Um fato inédito: na penúltima rodada da fase de classificação para a Copa do Mundo na Zona da Conmebol, dos 5 jogos, em 4 apitaram brasileiros (por motivos óbvios, apenas em Bolívia x Brasil tivemos um não brasileiro (Fernando Ratallini, ARG).
A ideia é de que, já que a Seleção Brasileira já estava classificada e como “embolou” a tabela, todos os países tinham interesse nos resultados das outras nações. Dessa forma, juízes brasileiros seriam neutros e/ou desinteressados.
Para a última rodada, os mesmos árbitros brasileiros que apitaram no meio de semana apitarão novamente. Vamos lá:
Equador x Argentina – Anderson Daronco, com Alessandro Rocha Matos e Fabrício Vilarinho.
Paraguai x Venezuela – Wilton Pereira Sampaio, com Kleber Lucio Gil e Bruno Boschilia.
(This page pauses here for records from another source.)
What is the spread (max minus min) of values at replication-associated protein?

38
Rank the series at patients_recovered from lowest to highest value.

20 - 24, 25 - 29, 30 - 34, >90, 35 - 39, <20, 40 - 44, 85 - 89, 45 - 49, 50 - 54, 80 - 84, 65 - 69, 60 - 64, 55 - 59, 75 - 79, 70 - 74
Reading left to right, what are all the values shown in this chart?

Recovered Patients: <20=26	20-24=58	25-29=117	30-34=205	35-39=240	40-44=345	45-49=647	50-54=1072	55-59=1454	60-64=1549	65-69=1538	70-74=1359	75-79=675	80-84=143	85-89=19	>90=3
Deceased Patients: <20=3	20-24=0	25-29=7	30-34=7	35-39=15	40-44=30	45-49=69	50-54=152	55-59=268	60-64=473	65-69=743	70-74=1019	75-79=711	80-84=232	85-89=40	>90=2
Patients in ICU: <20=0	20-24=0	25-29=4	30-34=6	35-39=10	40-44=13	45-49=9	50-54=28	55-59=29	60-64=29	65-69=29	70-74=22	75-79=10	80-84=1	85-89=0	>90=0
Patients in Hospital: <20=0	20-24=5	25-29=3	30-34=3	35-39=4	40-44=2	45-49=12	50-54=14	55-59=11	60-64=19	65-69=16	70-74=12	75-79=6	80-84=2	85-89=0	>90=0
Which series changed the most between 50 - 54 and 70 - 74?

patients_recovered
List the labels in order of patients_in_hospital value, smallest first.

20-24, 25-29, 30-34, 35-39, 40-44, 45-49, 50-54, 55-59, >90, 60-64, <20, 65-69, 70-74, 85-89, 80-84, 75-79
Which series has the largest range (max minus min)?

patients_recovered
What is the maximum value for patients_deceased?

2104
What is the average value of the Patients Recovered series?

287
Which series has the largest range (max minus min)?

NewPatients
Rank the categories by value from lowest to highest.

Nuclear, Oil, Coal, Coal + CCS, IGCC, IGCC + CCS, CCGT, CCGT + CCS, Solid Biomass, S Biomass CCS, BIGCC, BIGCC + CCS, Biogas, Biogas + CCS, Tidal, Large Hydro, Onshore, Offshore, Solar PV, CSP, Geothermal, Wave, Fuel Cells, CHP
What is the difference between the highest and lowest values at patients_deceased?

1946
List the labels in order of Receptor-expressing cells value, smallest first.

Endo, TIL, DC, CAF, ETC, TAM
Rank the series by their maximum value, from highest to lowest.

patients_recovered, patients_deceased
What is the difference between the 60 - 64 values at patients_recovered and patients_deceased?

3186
Peru x Colômbia – Sandro Meira Ricci, com Emerson Augusto de Carvalho e Marcelo Van Gassen (este será o trio de arbitragem brasileiro para o Mundial da Rússia)
Uruguai x Bolívia – Ricardo Marques Ribeiro, com Rodrigo Corrêa e Guilherme Camilo.
Brasil x Chile – seguindo o mesmo critério de neutralidade da nacionalidade dos árbitros, apitará o equatoriano Roddy Zambrano (já que o Equador está eliminado e o Chile tem interesse no resultado).
A pergunta é: e se TODOS os países ainda estivessem lutando pela classificação? Teríamos alemão, italiano, francês, espanhol e português apitando. Ou quem sabe o saudoso Yuichi Nishimura poderia apitar no Allianz Arena, caso a Seleção precisasse.
Brincadeiras à parte, acho que o excesso de precaução é válido, já que sabidamente é nefasto o histórico da Conmebol.